Some lines in the entries contain the word "Опори". Copy all of them.

#### Dataset entries
*****
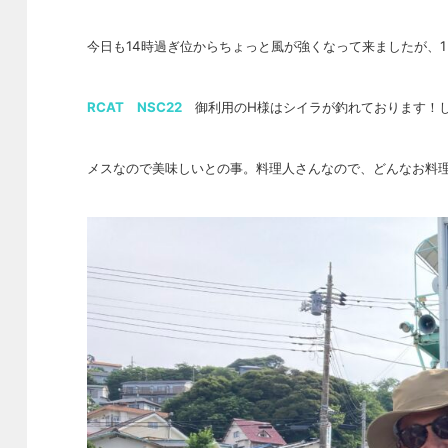
今日も14時過ぎ位からちょっと風が強くなって来ましたが、
RCAT NSC22
御利用のH様はシイラが釣れております！し
メスなので美味しいとの事。料理人さんなので、どんなお料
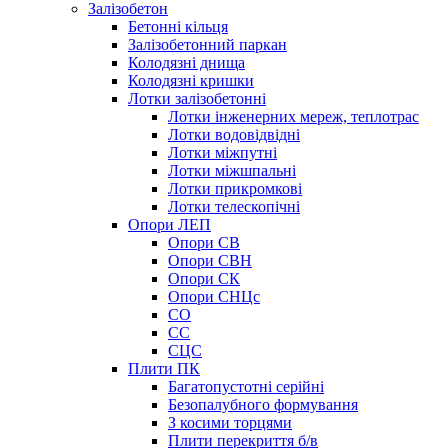
Залізобетон
Бетонні кільця
Залізобетонний паркан
Колодязні днища
Колодязні кришки
Лотки залізобетонні
Лотки інженерних мереж, теплотрас
Лотки водовідвідні
Лотки міжпутні
Лотки міжшпальні
Лотки прикромкові
Лотки телескопічні
Опори ЛЕП
Опори СВ
Опори СВН
Опори СК
Опори СНЦс
СО
СС
СЦС
Плити ПК
Багатопустотні серійні
Безопалубного формування
З косими торцями
Плити перекриття б/в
*****
#### OUTPUT OF THE TASK
Опори ЛЕП
Опори СВ
Опори СВН
Опори СК
Опори СНЦс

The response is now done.